Using the Reparameterization of directional derivative, we can write the directional derivative as

D_{\mathbf{u}} f (\mathbf{x}) \lVert \mathbf{u} \rVert = \frac{ d f }{ d \epsilon } (\mathbf{x} + \epsilon \mathbf{u}) \Big|_{\epsilon = 0}.

By using the chain rule and writing \mathbf{g} (\epsilon) = \mathbf{x} + \epsilon \mathbf{u}, we can also see that the derivative of the univariate function f (\mathbf{x} + \epsilon \mathbf{u}) at point \epsilon = 0 can be written as

\begin{aligned} \frac{ d f }{ d \epsilon } (\mathbf{x} + \epsilon \mathbf{u}) \Big|_{\epsilon = 0} & = \sum_{i=1}^{m} \frac{ \partial f }{ \partial g_{i} (\epsilon) } (\mathbf{g} (\epsilon)) \frac{ d g_{i} }{ d \epsilon } (\epsilon) \Big|_{\epsilon = 0} \\ & = \sum_{i=1}^{m} \frac{ \partial f }{ \partial (x_{i} + \epsilon u_{i}) } (\mathbf{x} + \epsilon \mathbf{u}) \frac{ d (x_{i} + \epsilon u_{i}) }{ d \epsilon } (\epsilon) \Big|_{\epsilon = 0} \\ & = \sum_{i=1}^{m} \frac{ \partial f }{ \partial (x_{i} + \epsilon u_{i}) } (\mathbf{x} + \epsilon \mathbf{u}) u_{i} \Big|_{\epsilon = 0} \\ & = \sum_{i=1}^{m} \frac{ \partial f }{ \partial x_{i} } (\mathbf{x}) u_{i} \\ & = \nabla f (\mathbf{x}) \cdot \mathbf{u}. \end{aligned}

Thus,

\begin{aligned} D_{\mathbf{u}} f (\mathbf{x}) = \nabla f (\mathbf{x}) \cdot \frac{ \mathbf{u} }{ \lVert \mathbf{u} \rVert }. \end{aligned}

It turns out that the directional derivative of function f at point \mathbf{x} with respect to the direction of the gradient vector is the largest. That is, although the values in the gradient vector of f at point \mathbf{x} are partial derivates of f that describe its rate of the change along all dimensions, if we view those values as a direction vector, the gradient is the direction of steepest ascent along the function surface at the point \mathbf{x}

\nabla f (\mathbf{x}) = \arg\max_{\mathbf{u}} D_{\mathbf{u}} f (\mathbf{x}).

Proof

According to the definition of a dot product,

\begin{aligned} D_{\mathbf{u}} f (\mathbf{x}) & = \frac{ \nabla f (\mathbf{x}) \cdot \mathbf{u} }{ \lVert \mathbf{u} \rVert } \\ & = \frac{ \lVert \nabla f (\mathbf{x}) \rVert \lVert \mathbf{u} \rVert \cos (\theta) }{ \lVert \mathbf{u} \rVert } \\ & = \lVert \nabla f (\mathbf{x}) \rVert \cos (\theta) \end{aligned}

where \theta is the angle between the vector \nabla f(x) and \mathbf{u}.
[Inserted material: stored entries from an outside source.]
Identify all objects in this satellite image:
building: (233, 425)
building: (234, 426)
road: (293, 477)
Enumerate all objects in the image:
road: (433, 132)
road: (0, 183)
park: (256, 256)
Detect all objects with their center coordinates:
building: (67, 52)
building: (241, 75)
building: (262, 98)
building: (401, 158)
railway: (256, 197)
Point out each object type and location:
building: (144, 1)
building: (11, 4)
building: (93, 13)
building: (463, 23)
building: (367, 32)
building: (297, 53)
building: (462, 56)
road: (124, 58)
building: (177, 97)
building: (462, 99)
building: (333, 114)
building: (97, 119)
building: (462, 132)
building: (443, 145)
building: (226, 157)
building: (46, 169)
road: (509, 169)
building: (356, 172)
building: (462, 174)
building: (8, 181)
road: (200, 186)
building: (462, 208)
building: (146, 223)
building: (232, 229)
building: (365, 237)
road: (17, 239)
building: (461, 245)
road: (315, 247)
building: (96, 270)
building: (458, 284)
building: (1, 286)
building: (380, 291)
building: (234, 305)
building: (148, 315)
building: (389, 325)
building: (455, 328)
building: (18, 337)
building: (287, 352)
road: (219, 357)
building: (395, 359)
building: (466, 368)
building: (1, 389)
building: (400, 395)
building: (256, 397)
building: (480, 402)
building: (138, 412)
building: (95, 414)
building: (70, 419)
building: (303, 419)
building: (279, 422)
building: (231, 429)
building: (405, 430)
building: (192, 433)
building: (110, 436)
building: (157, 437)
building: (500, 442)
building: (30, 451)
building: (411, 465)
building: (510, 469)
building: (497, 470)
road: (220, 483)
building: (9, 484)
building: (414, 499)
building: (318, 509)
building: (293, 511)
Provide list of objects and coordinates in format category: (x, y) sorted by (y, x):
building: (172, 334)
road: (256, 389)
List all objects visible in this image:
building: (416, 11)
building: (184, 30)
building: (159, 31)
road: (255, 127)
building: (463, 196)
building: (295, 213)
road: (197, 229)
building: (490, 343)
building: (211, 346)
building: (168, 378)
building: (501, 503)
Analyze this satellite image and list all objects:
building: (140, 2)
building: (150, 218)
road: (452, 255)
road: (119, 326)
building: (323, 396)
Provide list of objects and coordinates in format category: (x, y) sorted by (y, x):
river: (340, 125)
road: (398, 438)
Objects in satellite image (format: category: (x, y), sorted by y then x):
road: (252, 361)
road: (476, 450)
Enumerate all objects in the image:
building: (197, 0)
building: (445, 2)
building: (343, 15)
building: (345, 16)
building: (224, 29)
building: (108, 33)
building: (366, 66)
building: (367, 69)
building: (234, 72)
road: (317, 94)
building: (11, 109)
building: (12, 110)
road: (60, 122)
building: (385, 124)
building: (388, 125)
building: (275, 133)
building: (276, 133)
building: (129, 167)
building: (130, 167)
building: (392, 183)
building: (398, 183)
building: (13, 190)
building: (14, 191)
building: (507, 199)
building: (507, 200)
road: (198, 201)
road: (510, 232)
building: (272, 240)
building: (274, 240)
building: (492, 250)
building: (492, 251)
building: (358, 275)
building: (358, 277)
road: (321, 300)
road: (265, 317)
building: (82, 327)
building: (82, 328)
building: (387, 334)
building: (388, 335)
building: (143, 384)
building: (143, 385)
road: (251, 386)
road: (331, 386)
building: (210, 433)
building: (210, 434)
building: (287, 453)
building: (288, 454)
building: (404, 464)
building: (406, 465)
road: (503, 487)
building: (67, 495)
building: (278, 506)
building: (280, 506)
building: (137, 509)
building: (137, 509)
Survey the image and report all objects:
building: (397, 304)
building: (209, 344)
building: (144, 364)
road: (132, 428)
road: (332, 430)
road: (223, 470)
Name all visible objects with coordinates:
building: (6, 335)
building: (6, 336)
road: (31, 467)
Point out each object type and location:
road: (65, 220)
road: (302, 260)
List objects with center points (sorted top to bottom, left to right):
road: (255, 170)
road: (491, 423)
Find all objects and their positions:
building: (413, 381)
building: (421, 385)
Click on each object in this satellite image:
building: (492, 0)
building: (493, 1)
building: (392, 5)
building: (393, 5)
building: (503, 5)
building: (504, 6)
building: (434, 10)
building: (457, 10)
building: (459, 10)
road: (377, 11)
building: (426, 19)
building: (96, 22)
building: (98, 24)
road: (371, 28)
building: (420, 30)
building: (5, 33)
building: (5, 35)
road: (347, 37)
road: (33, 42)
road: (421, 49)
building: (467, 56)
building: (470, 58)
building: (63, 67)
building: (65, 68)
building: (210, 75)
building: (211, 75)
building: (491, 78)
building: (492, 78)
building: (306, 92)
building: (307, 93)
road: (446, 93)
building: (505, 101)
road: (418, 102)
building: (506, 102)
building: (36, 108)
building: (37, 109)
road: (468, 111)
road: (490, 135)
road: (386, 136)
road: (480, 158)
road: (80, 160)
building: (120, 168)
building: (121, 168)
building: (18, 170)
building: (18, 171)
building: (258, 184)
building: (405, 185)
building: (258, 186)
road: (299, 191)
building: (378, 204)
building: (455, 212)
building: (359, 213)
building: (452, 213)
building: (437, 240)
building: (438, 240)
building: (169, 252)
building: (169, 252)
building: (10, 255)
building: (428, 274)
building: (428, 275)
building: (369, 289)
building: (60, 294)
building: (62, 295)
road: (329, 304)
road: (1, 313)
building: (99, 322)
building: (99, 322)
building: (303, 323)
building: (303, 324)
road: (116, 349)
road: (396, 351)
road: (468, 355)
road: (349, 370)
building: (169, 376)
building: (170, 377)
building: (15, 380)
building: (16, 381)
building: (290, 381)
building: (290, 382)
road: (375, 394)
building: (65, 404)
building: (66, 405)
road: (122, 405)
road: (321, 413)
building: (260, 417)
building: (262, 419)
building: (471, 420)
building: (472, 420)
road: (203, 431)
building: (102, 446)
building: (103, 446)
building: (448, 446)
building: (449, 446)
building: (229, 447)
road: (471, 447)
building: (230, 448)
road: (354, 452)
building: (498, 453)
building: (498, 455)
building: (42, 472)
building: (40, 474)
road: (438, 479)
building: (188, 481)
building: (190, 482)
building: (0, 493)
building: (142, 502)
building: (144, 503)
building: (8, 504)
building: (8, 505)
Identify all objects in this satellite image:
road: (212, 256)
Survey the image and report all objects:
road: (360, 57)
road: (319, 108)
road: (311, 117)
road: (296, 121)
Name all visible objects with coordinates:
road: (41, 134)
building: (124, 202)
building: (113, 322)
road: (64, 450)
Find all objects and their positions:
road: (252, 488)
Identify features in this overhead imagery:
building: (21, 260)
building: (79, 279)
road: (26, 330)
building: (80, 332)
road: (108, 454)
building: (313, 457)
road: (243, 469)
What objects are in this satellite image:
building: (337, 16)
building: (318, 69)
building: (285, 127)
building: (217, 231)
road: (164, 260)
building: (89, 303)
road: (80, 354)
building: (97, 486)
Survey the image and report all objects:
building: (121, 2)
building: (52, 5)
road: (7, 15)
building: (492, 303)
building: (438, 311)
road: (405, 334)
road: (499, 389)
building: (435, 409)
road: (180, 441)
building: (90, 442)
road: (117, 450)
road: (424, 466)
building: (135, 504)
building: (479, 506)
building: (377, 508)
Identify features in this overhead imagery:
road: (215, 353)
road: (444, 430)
Since \lVert \nabla f (\mathbf{x}) \rVert is fixed given \mathbf{x},

\max_{\mathbf{u}} D_{\mathbf{u}} f (\mathbf{x}) = \max_{\theta} \cos (\theta),

which is maximized when \mathbf{u} has the same direction as \nabla f (\mathbf{x}).

The directional derivative of the function f with respect to the direction of the gradient vector \nabla f (\mathbf{x}) at point \mathbf{x} is the magnitude of the gradient vector

D_{\nabla f (\mathbf{x})} f (\mathbf{x}) = \lVert \nabla f (\mathbf{x}) \rVert.

Proof

Replacing the \mathbf{u} with \nabla f (\mathbf{x}) in the equation

D_{\mathbf{u}} f (\mathbf{x}) = \nabla f (\mathbf{x}) \cdot \frac{ \mathbf{u} }{ \lVert \mathbf{u} \rVert }

to get

\begin{aligned} D_{\nabla f (\mathbf{x})} f (\mathbf{x}) & = \nabla f (\mathbf{x}) \cdot \frac{ \nabla f (\mathbf{x}) }{ \lVert \nabla f (\mathbf{x}) \rVert } \\ & = \frac{ \lVert \nabla f (\mathbf{x}) \rVert^{2} }{ \lVert \nabla f (\mathbf{x}) \rVert } \\ & = \lVert \nabla f (\mathbf{x}) \rVert. \end{aligned}

Derivatives for vector-valued functions

Since the vector-valued functions are just the vector version of their corresponding scalar-valued functions, all types of derivatives for vector-valued functions are the vectorized versions of their corresponding derivatives for the scalar-valued functions.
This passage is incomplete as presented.